Member of 15th Rajasthan Assembly
- In office 2013–2018
- Preceded by: Kanwar Lal Meena
- Constituency: Manohar Thana

Member of 16th Rajasthan Assembly
- Incumbent
- Assumed office 2023
- Preceded by: Kailash Chand
- Constituency: Manohar Thana

Personal details
- Born: 5 July 1960 (age 66)
- Party: Bhartiya Janta Party
- Parent: Badrilal (father);
- Occupation: Politician
- Profession: Agriculture

= Govind Prasad =

Indian politician

Govind Prasad (born 5 July 1960) is an Indian politician currently serving as a member of the 16th Rajasthan Legislative Assembly. He is a member of the Bhartiya Janta Party and represents the Manohar Thana Assembly constituency in Jhalawar district.

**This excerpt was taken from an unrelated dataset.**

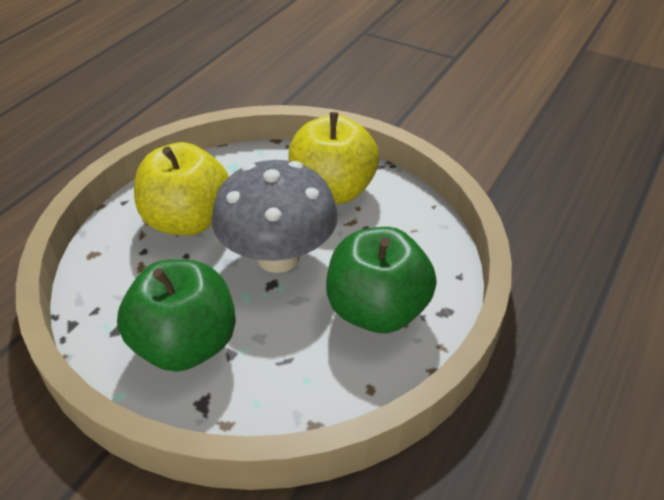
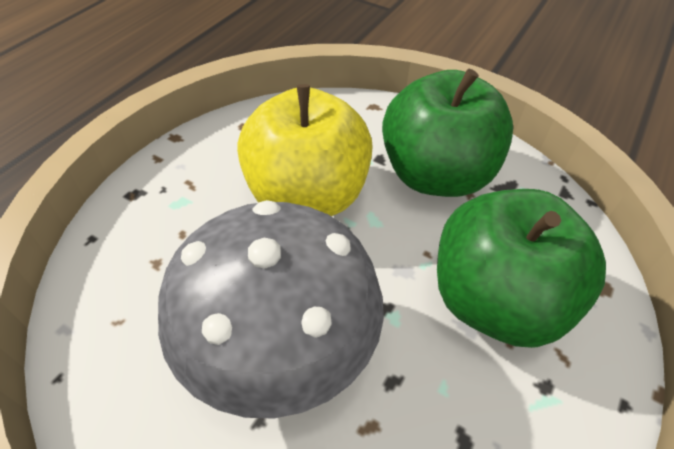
yellow apple: 2 -> 1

From 2013 to 2018, he served as a member of the 15th Rajasthan Legislative Assembly and represented Manohar Thana Assembly constituency.

==Career==
Following the 2023 Rajasthan Legislative Assembly election, he was elected as an MLA from the Manohar Thana Assembly constituency, defeating Kailash Chand, the candidate from the Indian National Congress (INC), by a margin of 21,869 votes.